Brief:
The whole answer is the data below, retyped exactly.

Data provided:
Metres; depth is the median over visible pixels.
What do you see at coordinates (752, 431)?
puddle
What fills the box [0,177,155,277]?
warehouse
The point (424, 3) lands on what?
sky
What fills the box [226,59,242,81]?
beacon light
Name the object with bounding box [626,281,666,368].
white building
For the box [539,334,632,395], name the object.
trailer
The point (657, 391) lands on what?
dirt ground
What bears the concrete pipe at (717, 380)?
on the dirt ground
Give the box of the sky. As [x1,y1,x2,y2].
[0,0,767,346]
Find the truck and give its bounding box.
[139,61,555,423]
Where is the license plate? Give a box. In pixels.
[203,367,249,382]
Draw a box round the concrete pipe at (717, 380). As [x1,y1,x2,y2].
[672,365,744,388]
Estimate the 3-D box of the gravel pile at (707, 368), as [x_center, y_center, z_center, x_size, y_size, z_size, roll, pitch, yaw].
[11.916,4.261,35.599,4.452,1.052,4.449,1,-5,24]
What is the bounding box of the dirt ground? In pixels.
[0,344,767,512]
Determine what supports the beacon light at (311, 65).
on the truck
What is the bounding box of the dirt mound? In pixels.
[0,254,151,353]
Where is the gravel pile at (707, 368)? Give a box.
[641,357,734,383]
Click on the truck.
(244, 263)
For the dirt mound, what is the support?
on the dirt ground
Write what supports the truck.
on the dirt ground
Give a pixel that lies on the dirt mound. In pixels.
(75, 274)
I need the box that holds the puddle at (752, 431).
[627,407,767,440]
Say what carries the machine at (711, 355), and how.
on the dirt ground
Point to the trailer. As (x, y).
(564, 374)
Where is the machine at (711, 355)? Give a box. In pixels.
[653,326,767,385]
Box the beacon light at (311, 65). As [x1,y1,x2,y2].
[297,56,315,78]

Completed task:
Metres; depth is the median over visible pixels.
What do you see at coordinates (752, 431)?
puddle
What fills the box [0,177,155,277]?
warehouse
The point (424, 3) lands on what?
sky
What fills the box [226,59,242,81]?
beacon light
Name the object with bounding box [626,281,666,368].
white building
For the box [539,334,632,395], name the object.
trailer
The point (657, 391) lands on what?
dirt ground
What bears the concrete pipe at (717, 380)?
on the dirt ground
Give the box of the sky. As [x1,y1,x2,y2].
[0,0,767,346]
Find the truck and give its bounding box.
[139,61,555,423]
Where is the license plate? Give a box. In pixels.
[203,367,249,382]
Draw a box round the concrete pipe at (717, 380). As [x1,y1,x2,y2].
[672,365,744,388]
Estimate the 3-D box of the gravel pile at (707, 368), as [x_center, y_center, z_center, x_size, y_size, z_size, roll, pitch, yaw].
[11.916,4.261,35.599,4.452,1.052,4.449,1,-5,24]
What is the bounding box of the dirt ground? In pixels.
[0,344,767,512]
Determine what supports the beacon light at (311, 65).
on the truck
What is the bounding box of the dirt mound? In pixels.
[0,254,151,353]
Where is the gravel pile at (707, 368)? Give a box.
[641,357,734,383]
Click on the truck.
(244, 263)
For the dirt mound, what is the support?
on the dirt ground
Write what supports the truck.
on the dirt ground
Give a pixel that lies on the dirt mound. In pixels.
(75, 274)
I need the box that holds the puddle at (752, 431).
[627,407,767,440]
Say what carries the machine at (711, 355), and how.
on the dirt ground
Point to the trailer. As (x, y).
(564, 374)
Where is the machine at (711, 355)? Give a box. In pixels.
[653,326,767,385]
Box the beacon light at (311, 65). As [x1,y1,x2,y2].
[297,56,315,78]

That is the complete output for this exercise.